The Winter of 1682 to 1683: Comets, Crainroch and the Terrible Conjunction

Great Comet 1680 Comet Ison

And now for something completely different…the Scottish weather in the 1680s. At that time, there was more to the weather than simply a record of rainfall or the motions of the heavens…

‘January 1683. This last winter was very open and warm; no frost at all, excepting some crainroch, or small frost, in some mornings in Janwary. Some flowers were budding in Janwary, as tansey, nettles, and others. A partridge nest was found then with eggs in it; and artichoes in some gardings growing to the bigness of a hen’s egg; pyats and birds were building their nests, and eggs found in some of them. In this year, 1683, astrologers observe that there is a famous conjunction of Saturn and Jupiter in Leo. These planets meet twice or thrice in that fiery regal sign, and astrologically boad great alterations in the World.’ (Law Memorialls, 238-9.)

▸ What the task asks
Reproduce the passage on the winter of 1682 to 1683 verbatim, starting with "Great Comet 1680" and going on through "(Law Memorialls, 238-9.)".

▸ Provided data

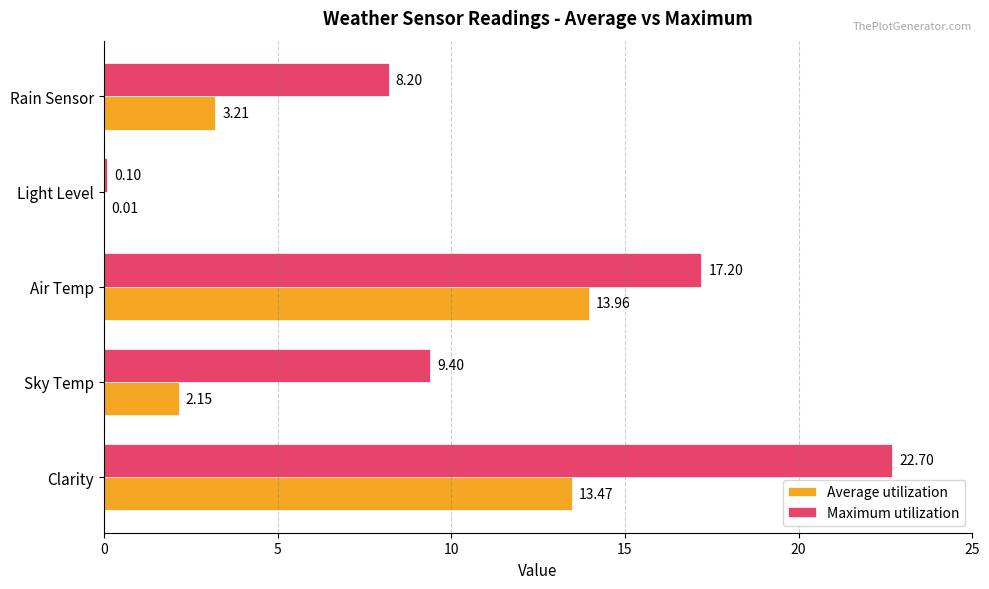

Between Sky Temp and Light Level, which series saw the biggest shift?

Maximum utilization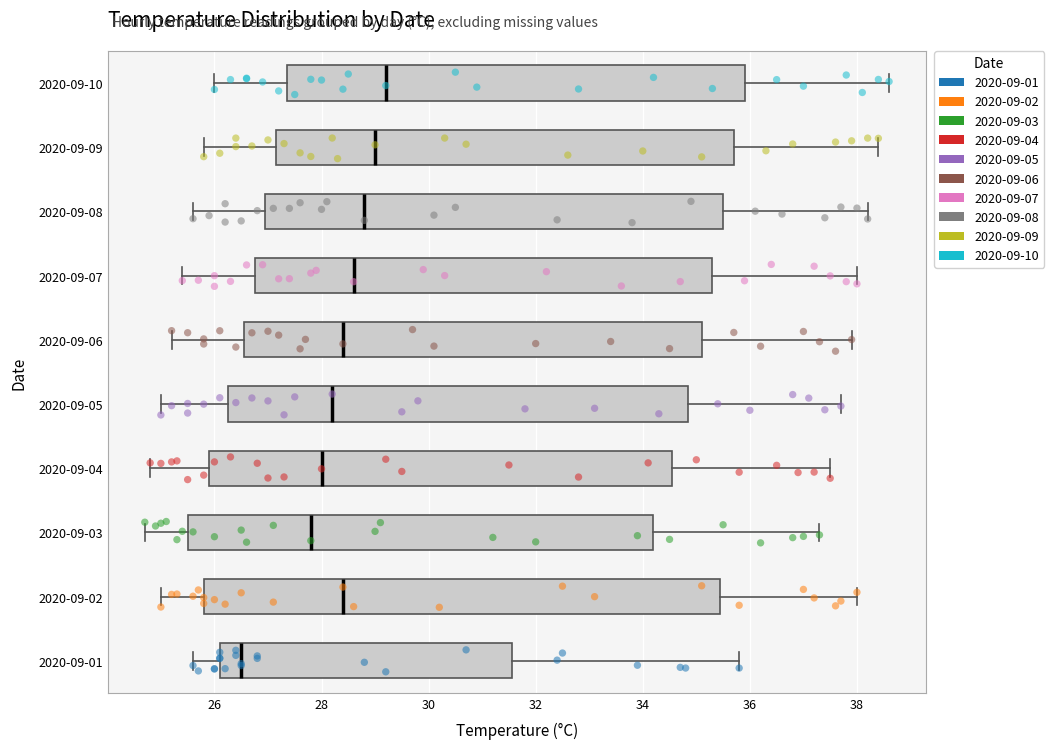

Where is the right edge of the box for 2020-09-07 on the x-axis? The values are not printed on the chart, so give them approximately, as read against the axis.

35.4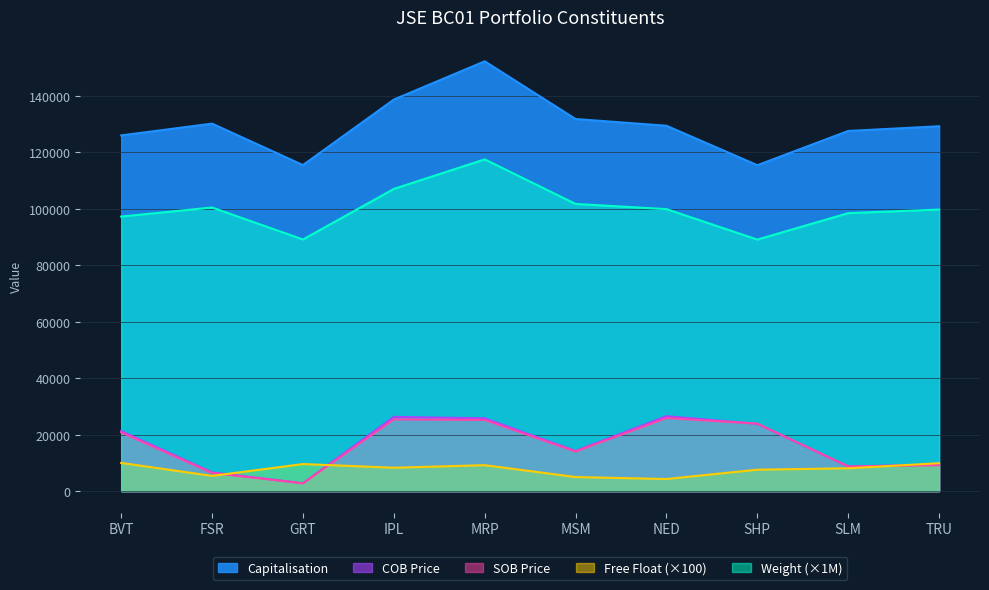

At how many categories does at least one series exceed 118639?

8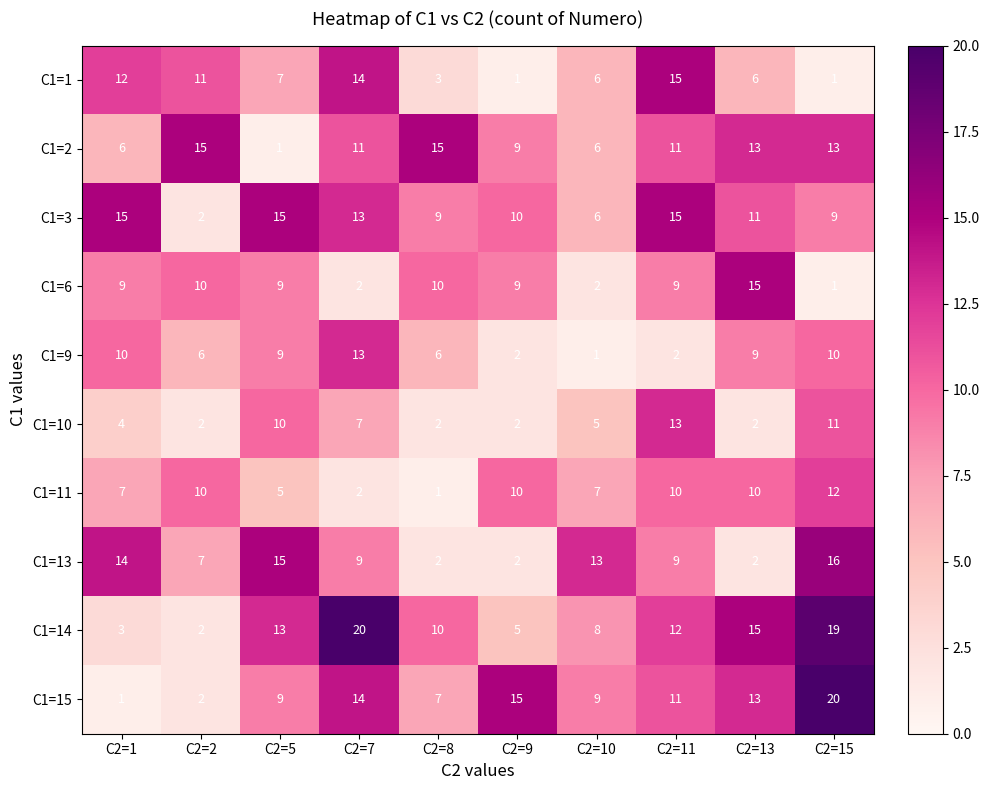

True or false: C1=13 has a value of 3 at C2=13.

False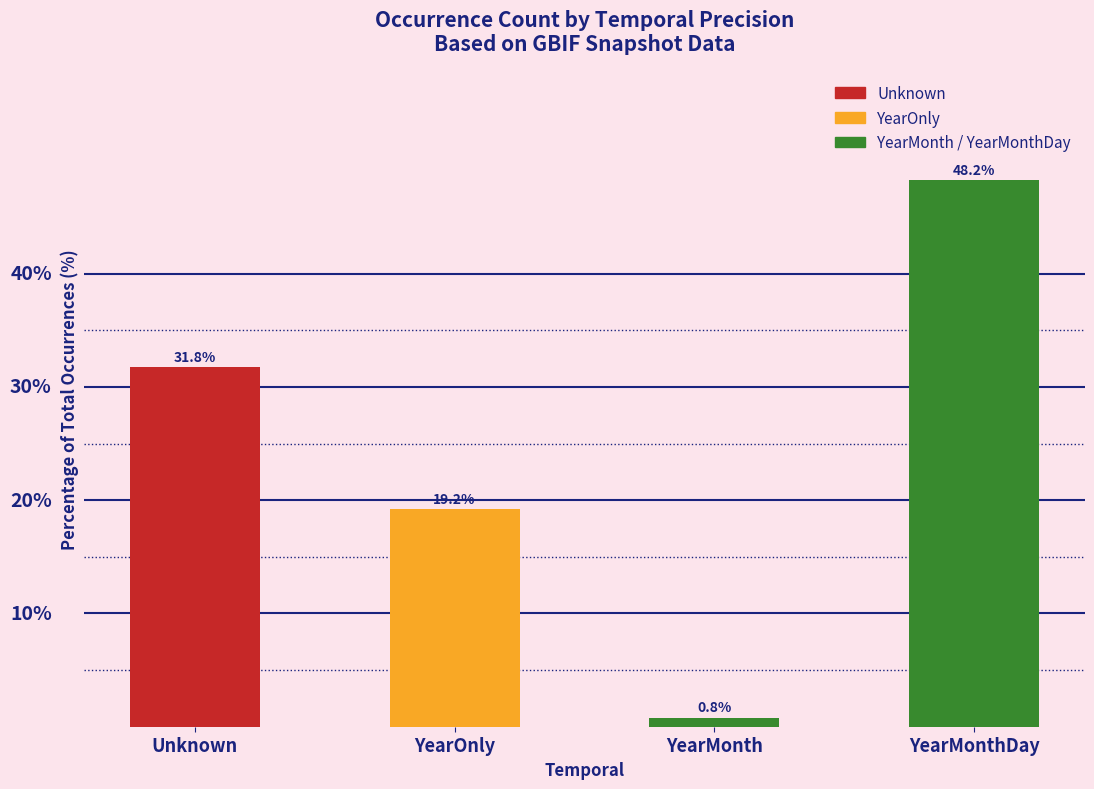

Are the bars horizontal?

No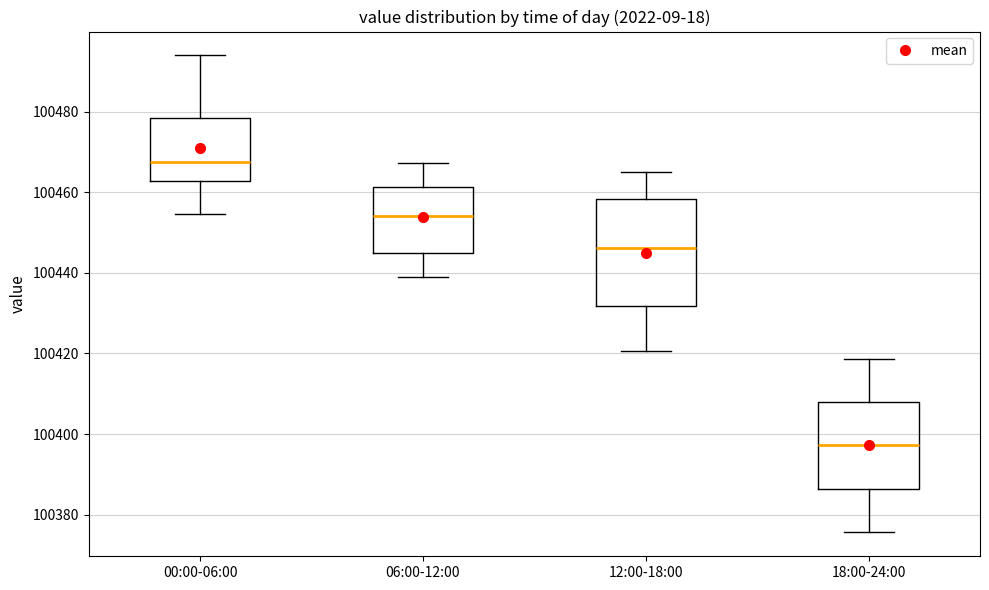

Reading left to right, read every box against the y-axis: the position of its median line, the range the box covers, and the ends of its whiskers. The values are not printed on the chart, so give them approximately, as read against the axis.

00:00-06:00: median 100468, box 100462 to 100478, whiskers 100454 to 100494
06:00-12:00: median 100454, box 100444 to 100462, whiskers 100438 to 100468
12:00-18:00: median 100446, box 100432 to 100458, whiskers 100420 to 100466
18:00-24:00: median 100398, box 100386 to 100408, whiskers 100376 to 100418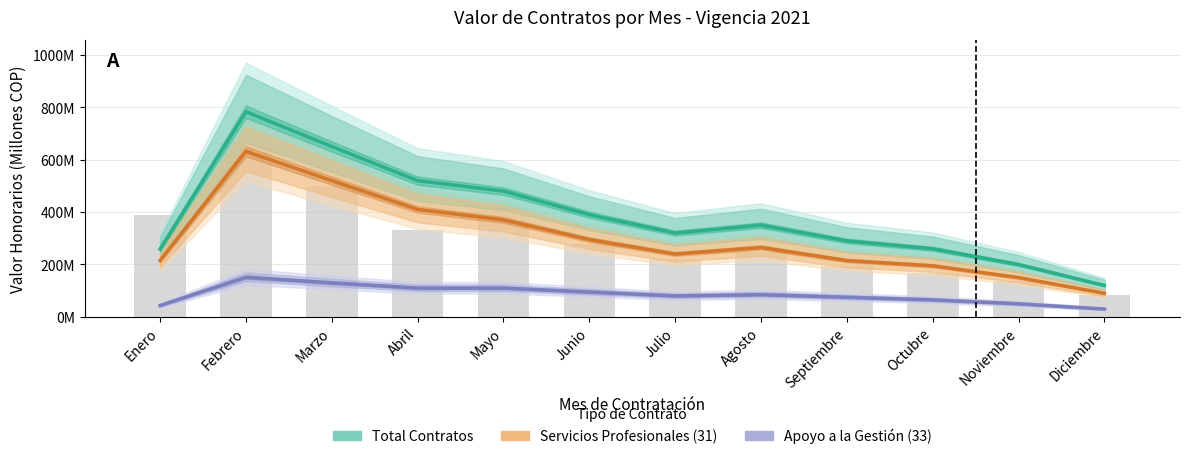

What is the difference between the maximum and minimum values in the Apoyo a la Gestión (33) series?

121.4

▸ Exercise solution
Great Comet 1680 Comet Ison

And now for something completely different…the Scottish weather in the 1680s. At that time, there was more to the weather than simply a record of rainfall or the motions of the heavens…

‘January 1683. This last winter was very open and warm; no frost at all, excepting some crainroch, or small frost, in some mornings in Janwary. Some flowers were budding in Janwary, as tansey, nettles, and others. A partridge nest was found then with eggs in it; and artichoes in some gardings growing to the bigness of a hen’s egg; pyats and birds were building their nests, and eggs found in some of them. In this year, 1683, astrologers observe that there is a famous conjunction of Saturn and Jupiter in Leo. These planets meet twice or thrice in that fiery regal sign, and astrologically boad great alterations in the World.’ (Law Memorialls, 238-9.)